Task directions - An exact copy of every entry is needed, with the images left out.

Stored data entries:
+-------+

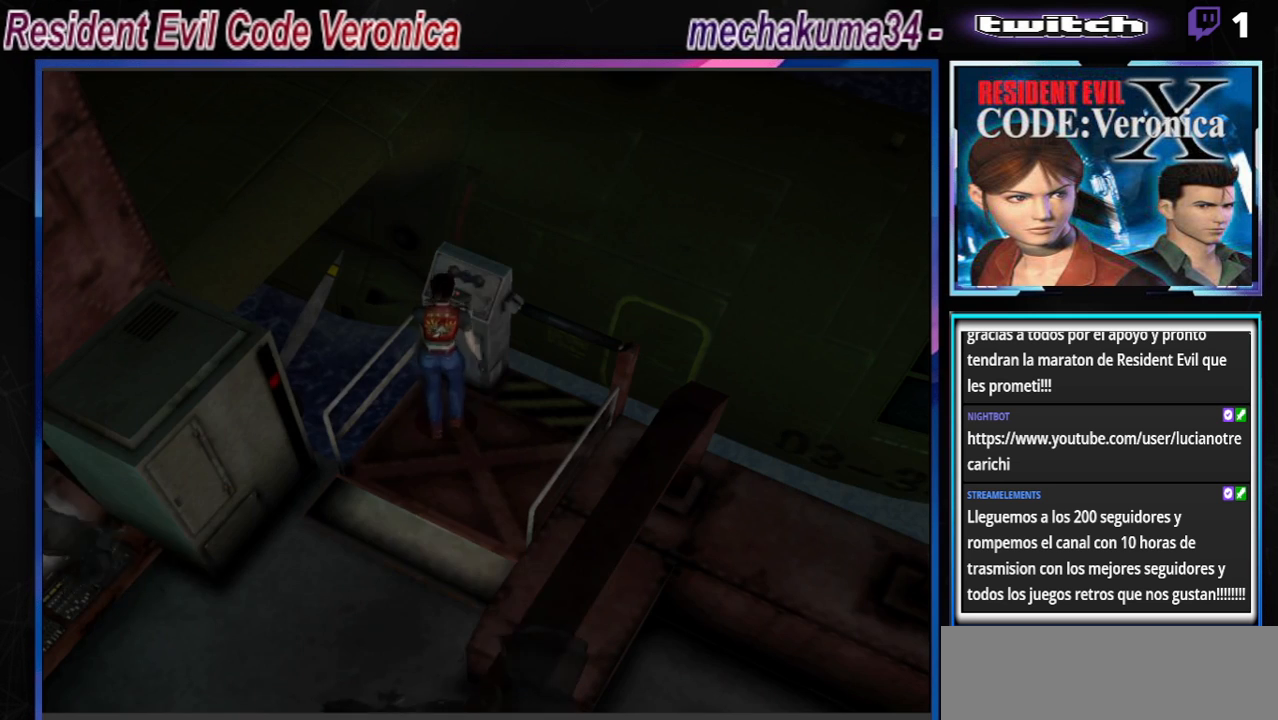
{"buttons": [], "left_stick": "right", "events": [[33, "left_stick", "center"], [67, "B", "up"], [233, "left_stick", "right"]]}
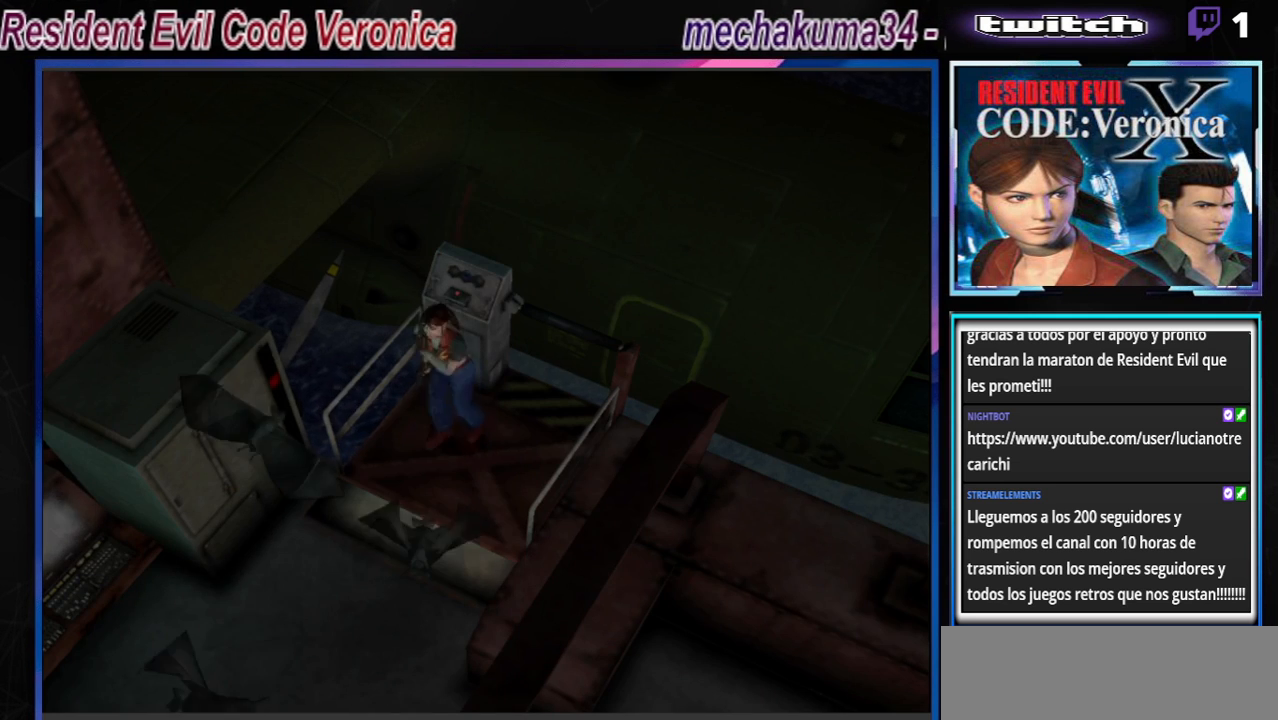
{"buttons": ["A", "R1"], "left_stick": "up-left", "events": [[33, "left_stick", "center"], [67, "R1", "down"], [200, "A", "down"], [233, "left_stick", "up-left"], [333, "A", "up"], [433, "A", "down"]]}
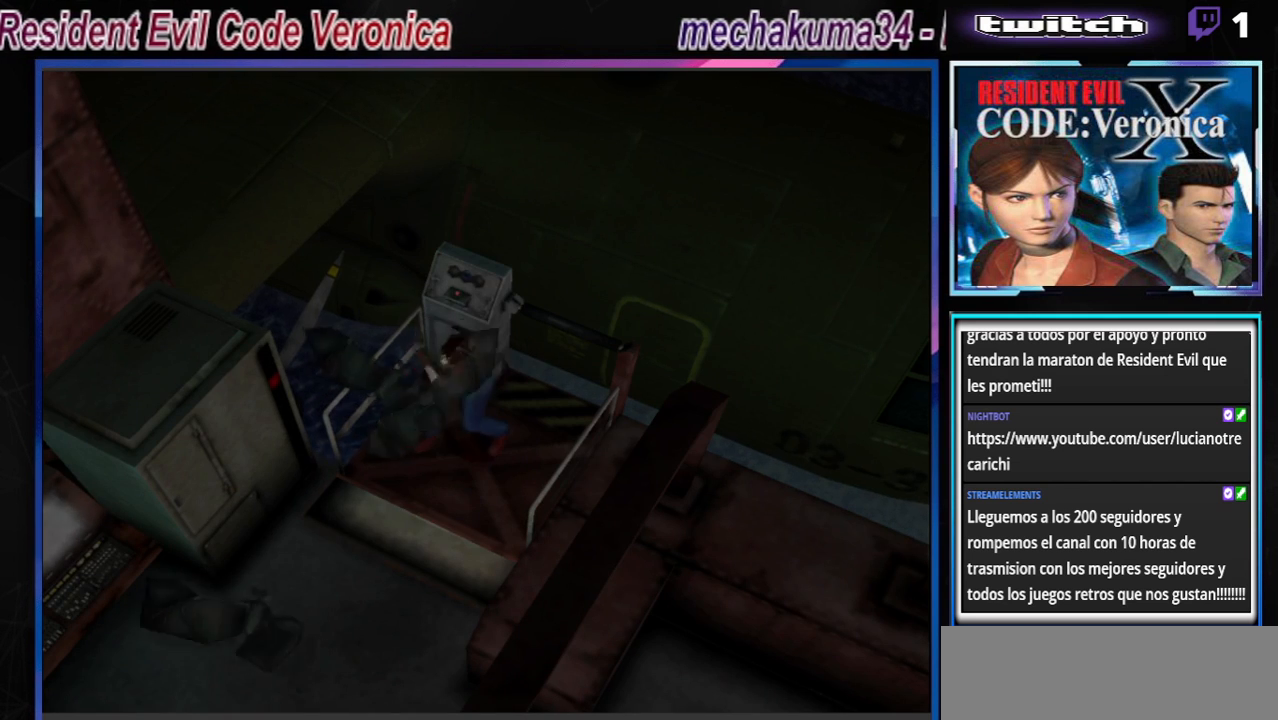
{"buttons": ["R1"], "left_stick": "up-left", "events": [[67, "A", "up"], [167, "A", "down"], [267, "A", "up"], [333, "A", "down"], [500, "A", "up"]]}
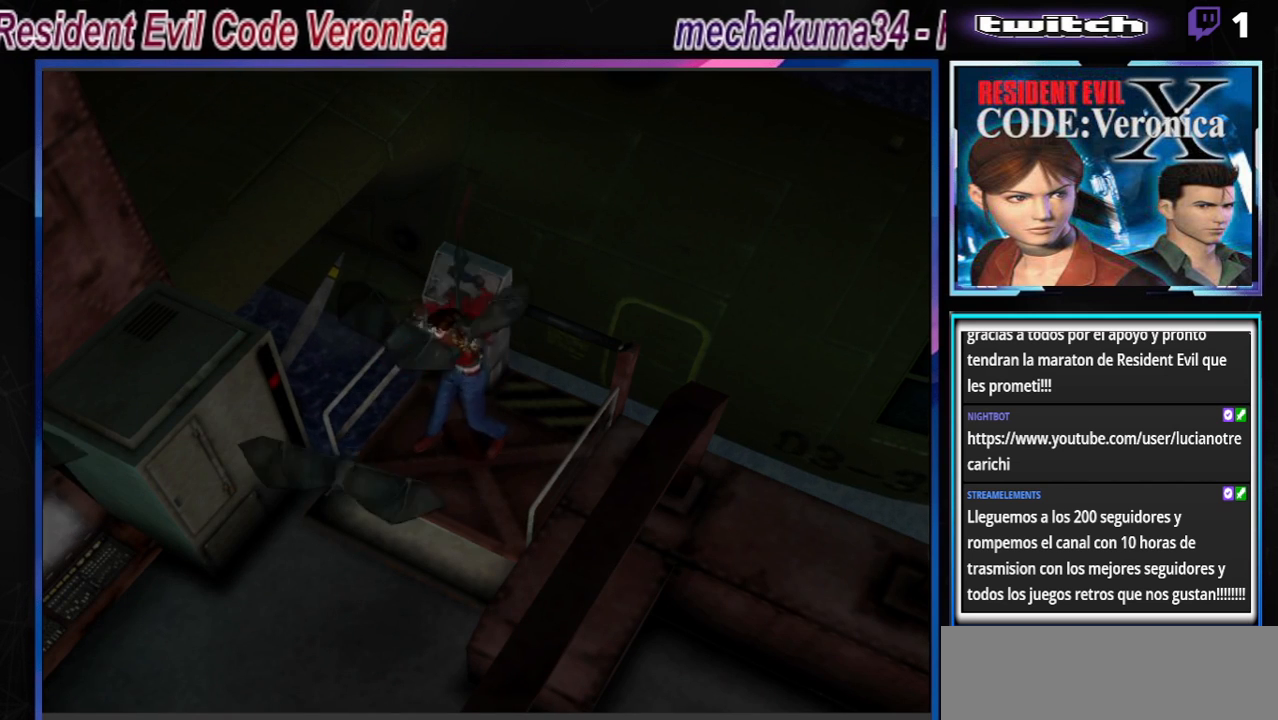
{"buttons": ["R1"], "left_stick": "left", "events": [[67, "A", "down"], [67, "B", "down"], [100, "X", "down"], [100, "Y", "down"], [133, "left_stick", "down"], [200, "left_stick", "center"], [233, "X", "up"], [233, "Y", "up"], [267, "A", "up"], [267, "B", "up"], [300, "A", "down"], [333, "B", "down"], [333, "X", "down"], [333, "Y", "down"], [333, "left_stick", "left"], [467, "X", "up"], [467, "Y", "up"], [500, "A", "up"], [500, "B", "up"]]}
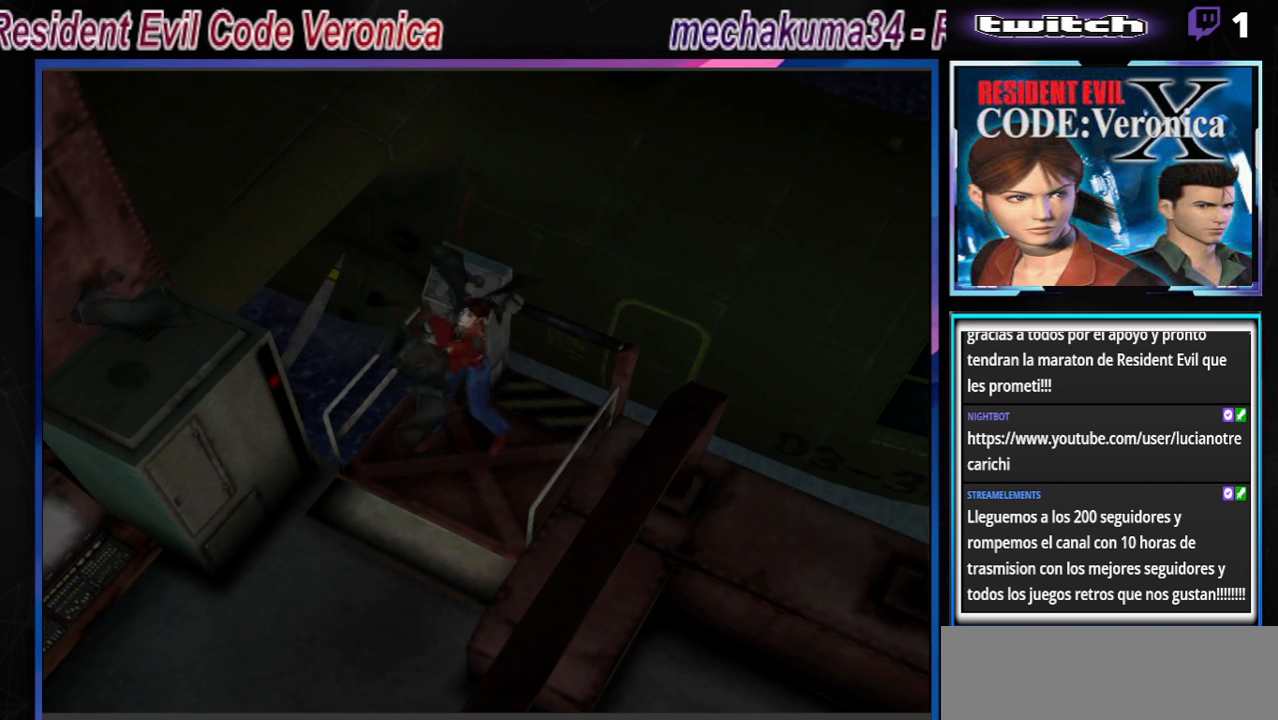
{"buttons": ["A", "X", "R1"], "left_stick": "left", "events": [[33, "A", "down"], [67, "B", "down"], [67, "X", "down"], [67, "Y", "down"], [167, "left_stick", "down"], [200, "X", "up"], [200, "Y", "up"], [233, "A", "up"], [233, "B", "up"], [233, "left_stick", "left"], [267, "A", "down"], [267, "X", "down"], [300, "B", "down"], [300, "Y", "down"], [367, "left_stick", "down"], [433, "X", "up"], [433, "Y", "up"], [433, "left_stick", "left"], [467, "A", "up"], [467, "B", "up"], [500, "A", "down"], [500, "X", "down"]]}
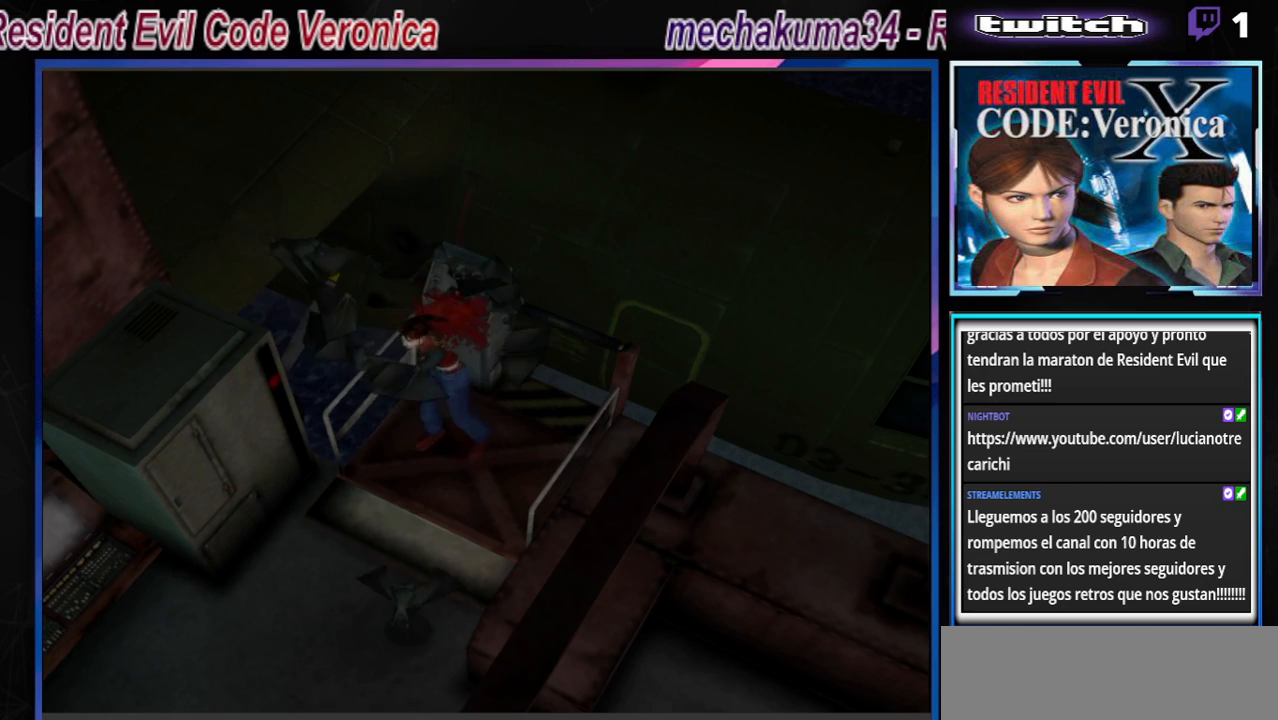
{"buttons": [], "left_stick": "center", "events": [[33, "B", "down"], [33, "Y", "down"], [33, "left_stick", "down"], [133, "left_stick", "left"], [167, "X", "up"], [167, "Y", "up"], [200, "B", "up"], [233, "B", "down"], [233, "X", "down"], [267, "Y", "down"], [400, "A", "up"], [400, "B", "up"], [400, "R1", "up"], [400, "X", "up"], [400, "Y", "up"], [400, "left_stick", "center"]]}
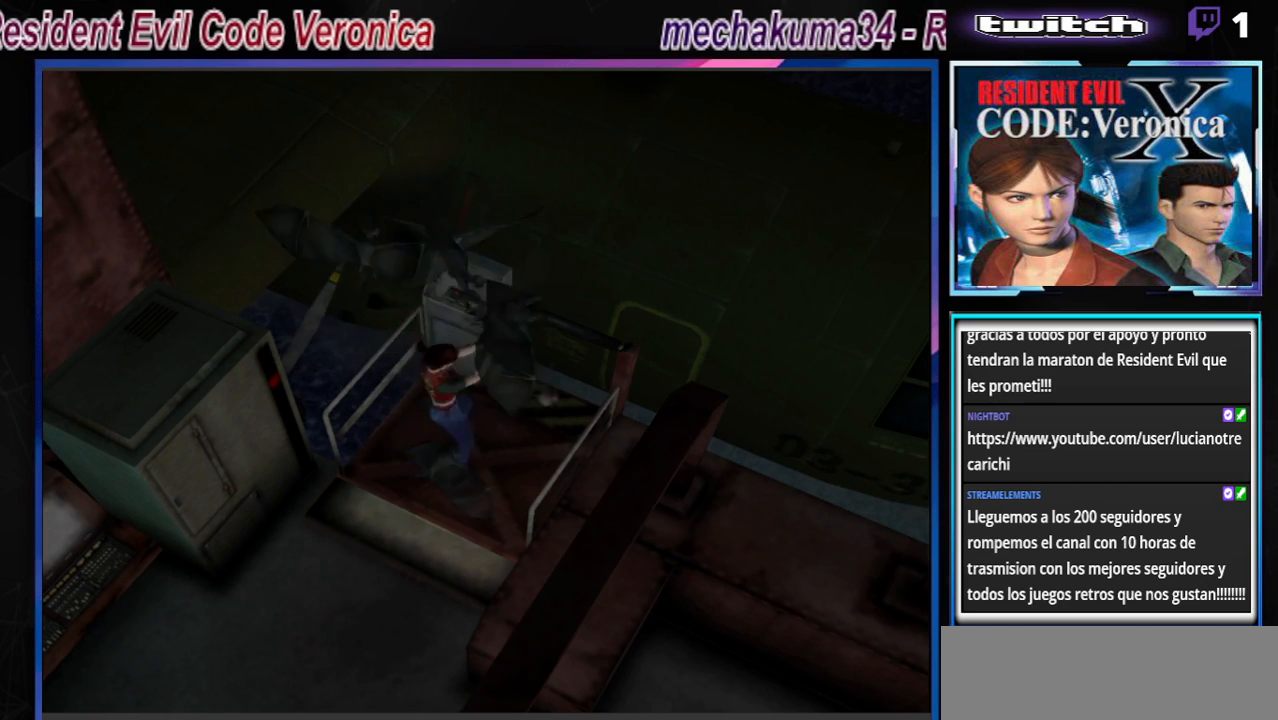
{"buttons": ["B"], "left_stick": "down", "events": [[100, "left_stick", "right"], [200, "left_stick", "center"], [367, "left_stick", "down-right"], [500, "B", "down"], [500, "left_stick", "down"]]}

+-------+

Solution -
{"buttons": [], "left_stick": "right", "events": [[33, "left_stick", "center"], [67, "B", "up"], [233, "left_stick", "right"]]}
{"buttons": ["A", "R1"], "left_stick": "up-left", "events": [[33, "left_stick", "center"], [67, "R1", "down"], [200, "A", "down"], [233, "left_stick", "up-left"], [333, "A", "up"], [433, "A", "down"]]}
{"buttons": ["R1"], "left_stick": "up-left", "events": [[67, "A", "up"], [167, "A", "down"], [267, "A", "up"], [333, "A", "down"], [500, "A", "up"]]}
{"buttons": ["R1"], "left_stick": "left", "events": [[67, "A", "down"], [67, "B", "down"], [100, "X", "down"], [100, "Y", "down"], [133, "left_stick", "down"], [200, "left_stick", "center"], [233, "X", "up"], [233, "Y", "up"], [267, "A", "up"], [267, "B", "up"], [300, "A", "down"], [333, "B", "down"], [333, "X", "down"], [333, "Y", "down"], [333, "left_stick", "left"], [467, "X", "up"], [467, "Y", "up"], [500, "A", "up"], [500, "B", "up"]]}
{"buttons": ["A", "X", "R1"], "left_stick": "left", "events": [[33, "A", "down"], [67, "B", "down"], [67, "X", "down"], [67, "Y", "down"], [167, "left_stick", "down"], [200, "X", "up"], [200, "Y", "up"], [233, "A", "up"], [233, "B", "up"], [233, "left_stick", "left"], [267, "A", "down"], [267, "X", "down"], [300, "B", "down"], [300, "Y", "down"], [367, "left_stick", "down"], [433, "X", "up"], [433, "Y", "up"], [433, "left_stick", "left"], [467, "A", "up"], [467, "B", "up"], [500, "A", "down"], [500, "X", "down"]]}
{"buttons": [], "left_stick": "center", "events": [[33, "B", "down"], [33, "Y", "down"], [33, "left_stick", "down"], [133, "left_stick", "left"], [167, "X", "up"], [167, "Y", "up"], [200, "B", "up"], [233, "B", "down"], [233, "X", "down"], [267, "Y", "down"], [400, "A", "up"], [400, "B", "up"], [400, "R1", "up"], [400, "X", "up"], [400, "Y", "up"], [400, "left_stick", "center"]]}
{"buttons": ["B"], "left_stick": "down", "events": [[100, "left_stick", "right"], [200, "left_stick", "center"], [367, "left_stick", "down-right"], [500, "B", "down"], [500, "left_stick", "down"]]}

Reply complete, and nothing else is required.